The album, produced with James ‘Malay’ Ho, the Grammy-winning producer who worked on Frank Ocean’s Channel Orange, introduced a dark, sexy R&B direction for Malik – something his One Direction fans didn’t expect and that the rest of us are still catching on to, slowly but surely. “I didn’t know what to expect,” says Malik of his fans’ reactions. “I wanted to make that statement, that this was something completely separate from whatever was out there before. I kind of expected the fans that followed me before to be a bit freaked out by it. It was nerve-racking for me but it worked out for the best, because people started listening to it in a more mature context. The fans took things they liked from it… and made sure to tell me about things they didn’t like, on social media. But just getting it out there was the main thing.”

Now, Malik is rehearsing for some live shows and writing his second record, which, rumour has it, will be out before the end of this year (a claim he neither confirms or denies). He cites Drake, Rihanna and The Weeknd as dream collaborators, while hinting that he may have some surprise guests on the books already. “I’m just trying to do more and more,” he says. “I’m excited to get more involved in every way that I can. Whether it’s producing or the creative for my stage direction, I just want to get down to every detail. That’s my progression, learning my craft as a solo artist. I’m kind of itching a little bit. I want to work. I’ve learned over four or five years that it’s good to work because you’re earning, not spending.”

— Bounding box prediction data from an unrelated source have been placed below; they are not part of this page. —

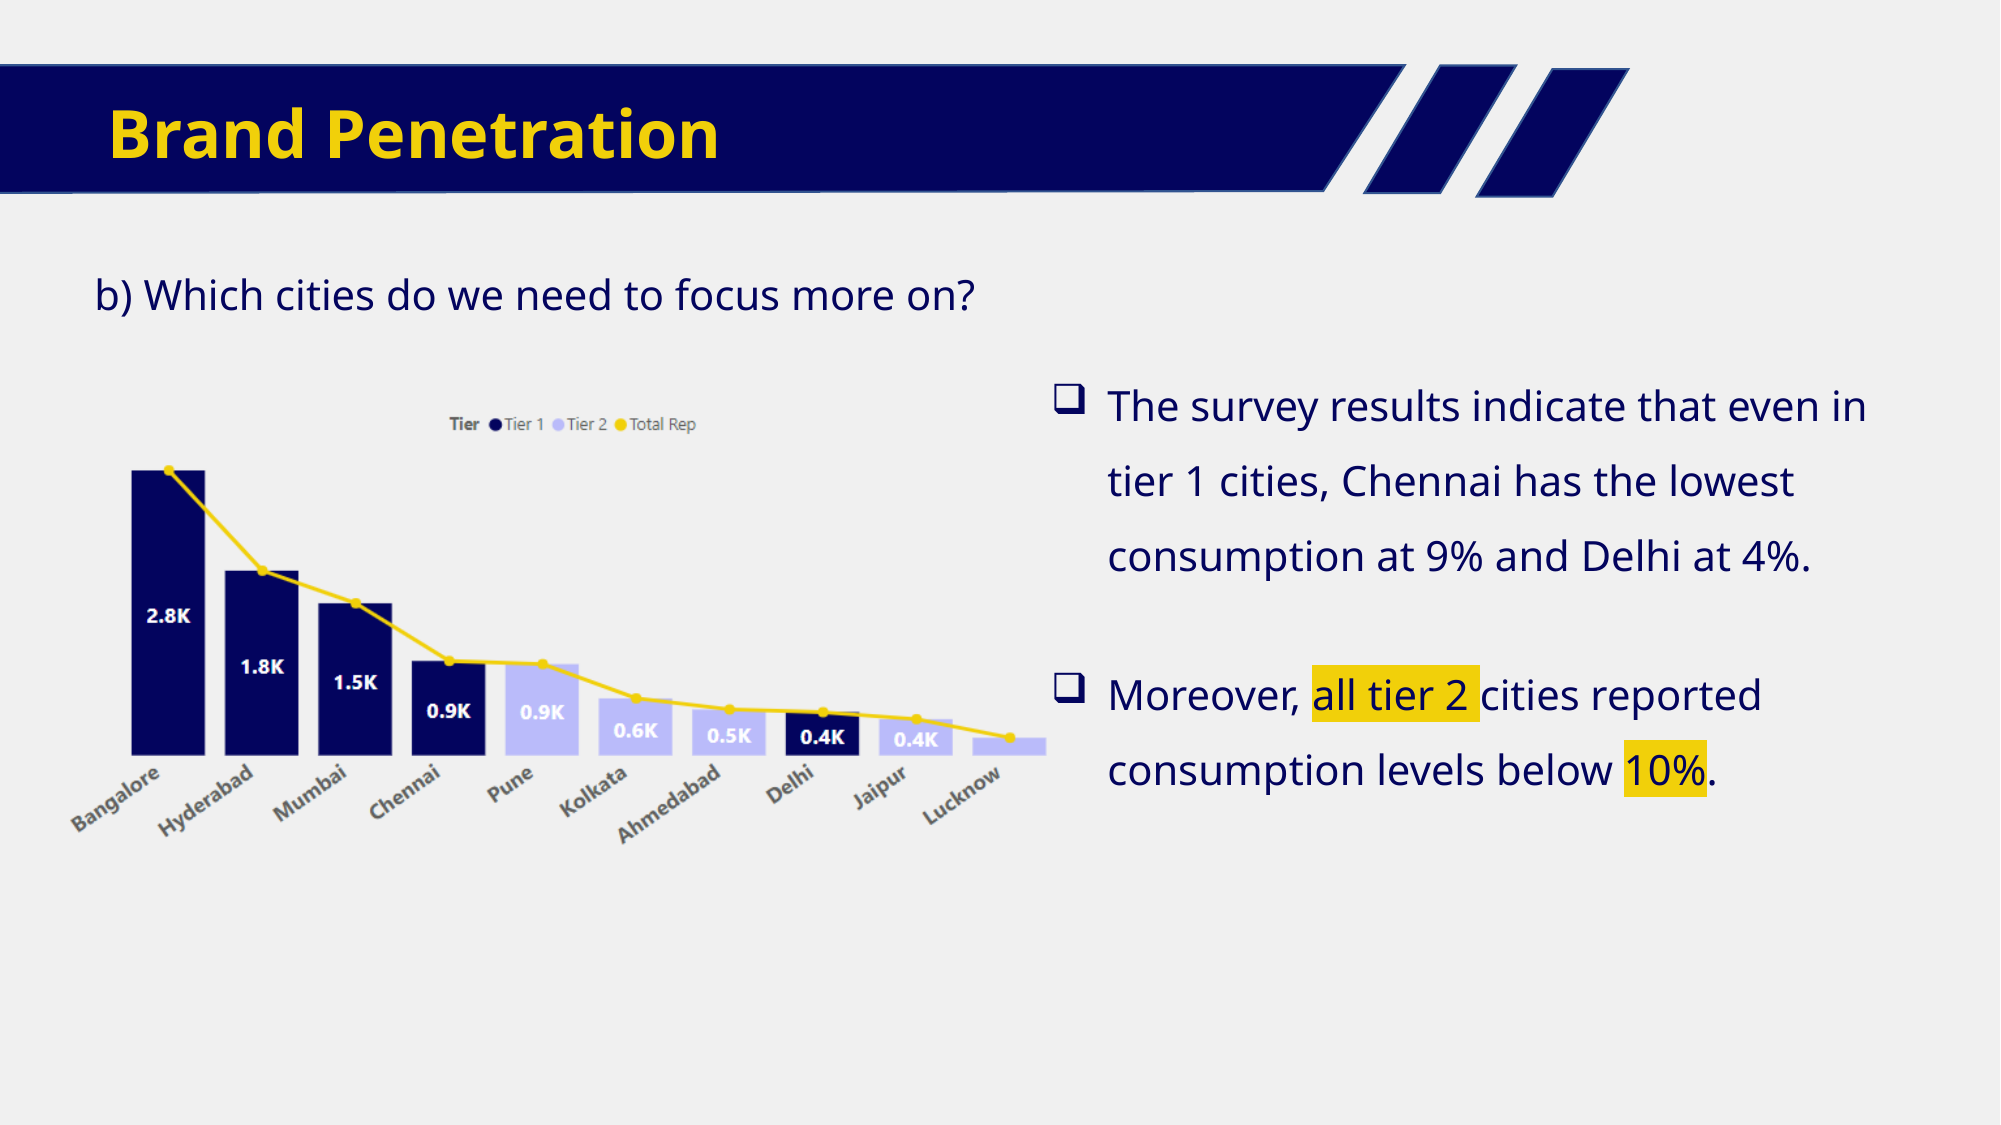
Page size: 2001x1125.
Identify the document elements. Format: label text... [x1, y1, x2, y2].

text_box b) Which cities do we need to focus more on? [79, 236, 1000, 327]
picture [34, 352, 1108, 898]
text_box The survey results indicate that even in tier 1 cities, Chennai has the lowest consumption at 9% and Delhi at 4%. [1036, 347, 1928, 588]
text_box Moreover, all tier 2 cities reported consumption levels below 10%. [1108, 636, 1928, 801]
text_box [0, 65, 1629, 197]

This may be the first time Malik has been able to look back at his One Direction years having successfully made it to the next phase of his career. He clearly holds a deep appreciation for his newfound independence. “I know that musicians are seen as one-sided people a lot of the time,” he says, thoughtfully. “But we do have other elements to us as well. I didn’t feel good. Do you know what I mean? And if you don’t feel good…” His voice trails off and he takes a drag from a cigarette, his dark eyes focusing. “You need to be able to express what it is that you are,” he says, breaking into a smile. “I’m free at last.”